Hi,
Just a couple of notes regarding your email:
However, I admit I have been giving non-shell requests a bit more attention in my bugmeistering because the people with shell access are pretty good about dealing with the requests. For example, of the 20 shell requests opened this month, only 12 have not yet been dealt with, which means 40% of shell requests opened in the past two weeks are already completed.
Why not establish a limit for requests that do not pose problems? Say, a month. You could concentrate only on the bugs that are older than that and hope that the shell team will empty the queue before they enter your report.
By comparison, only 85 of the 256 shell requests created since the first of the have not yet been closed, so 67% of the shell requests opened this year are completed.

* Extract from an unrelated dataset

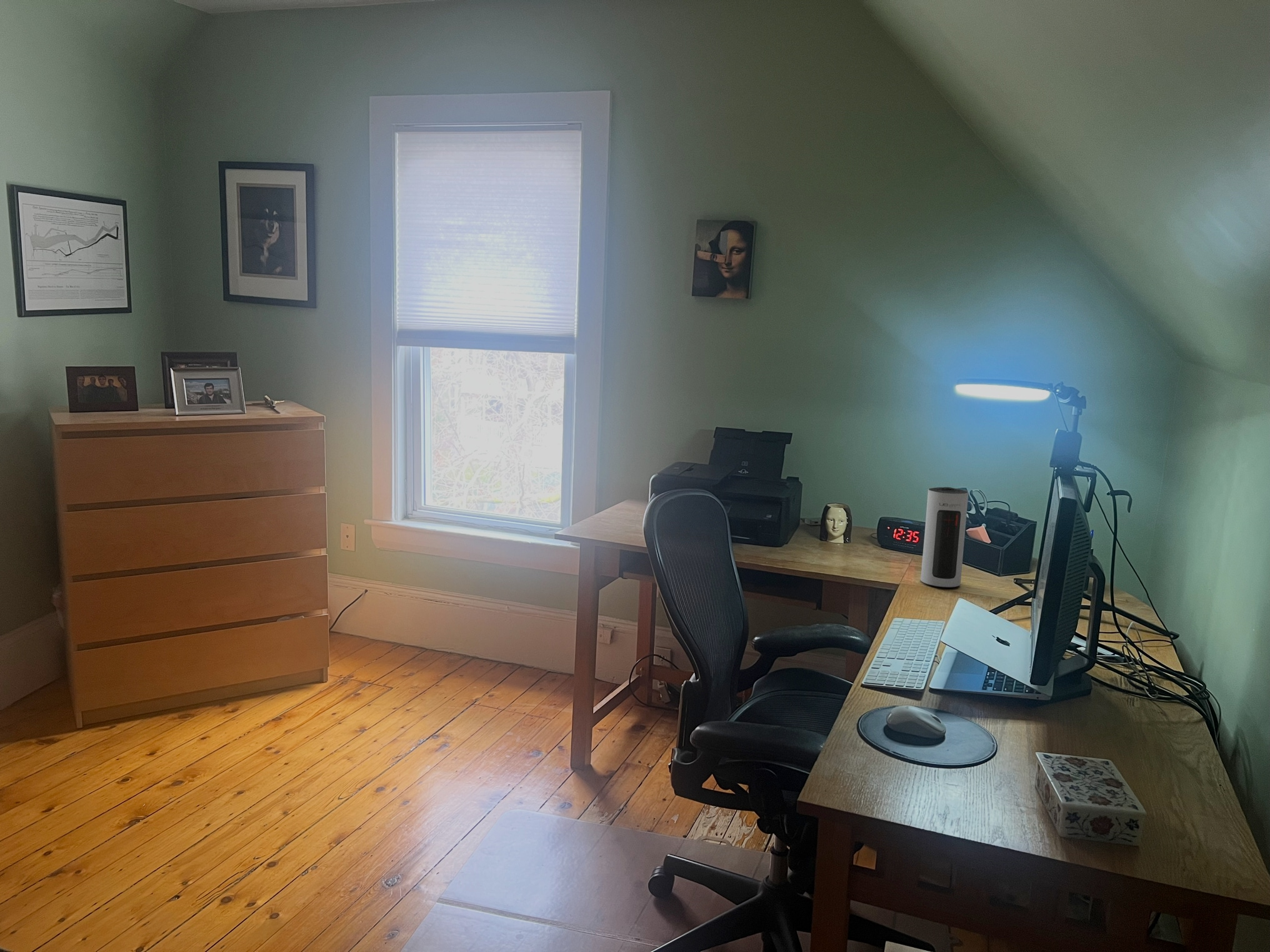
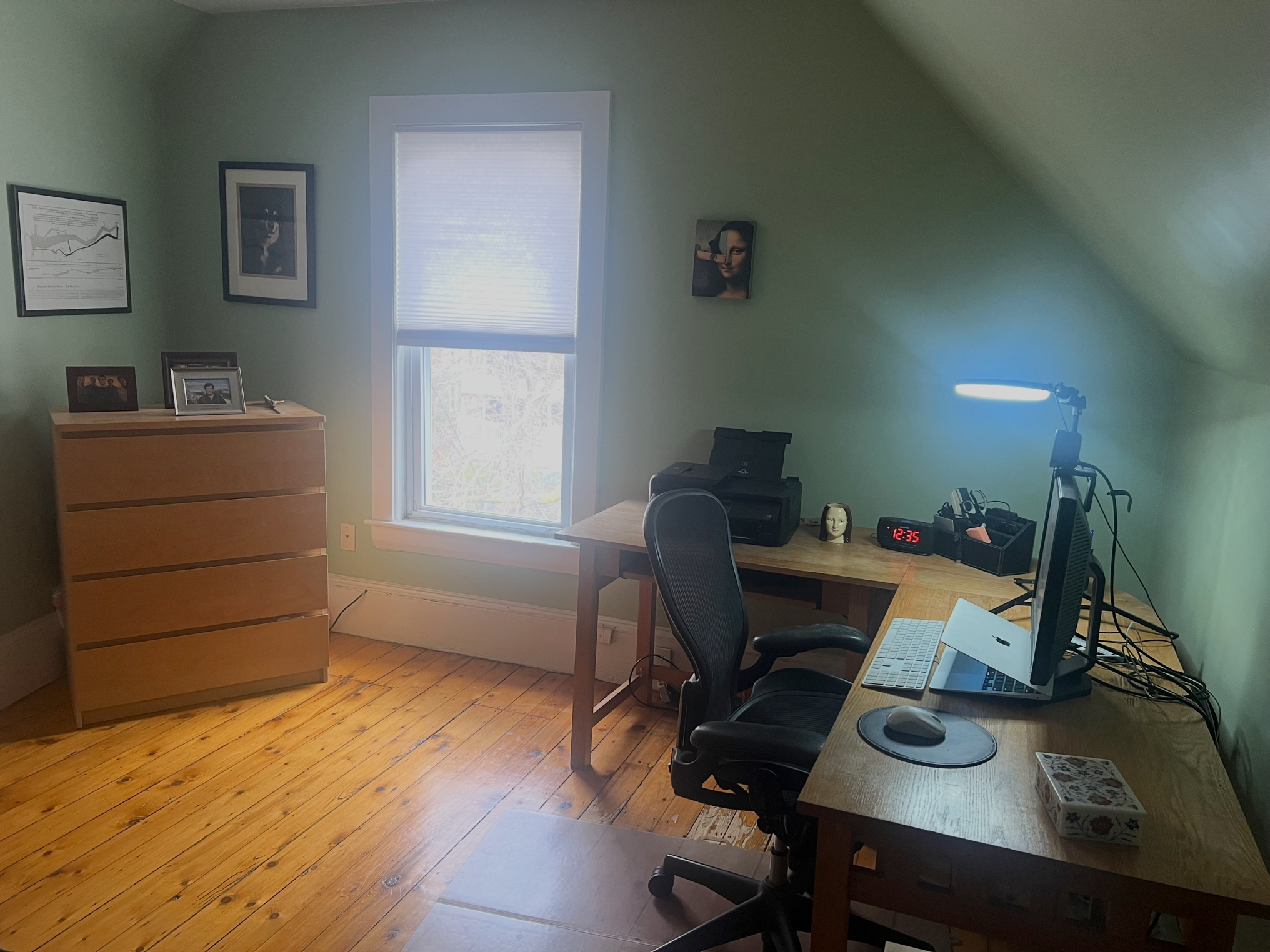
- speaker [920,487,969,588]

Unless there is a good reason (like for LQT), I would say (from the user POV) 5 months for such a request is excessive.
That said, many of the open requests are open for a reason. For example, the LiquidThreads request that you list:
25609 https://bugzilla.wikimedia.org/show_bug.cgi?id=25609 Enable liquidthreads for the Wikimedia Brasil wiki (waiting since 2010-10-21)
Such info should be added to the bug when you visit it and updated as often as possible. Many people making site requests (me included) do not actively follow MW developpement. This means that we only see the end result - it takes lots and lots of time to have an extension activated on our wikis.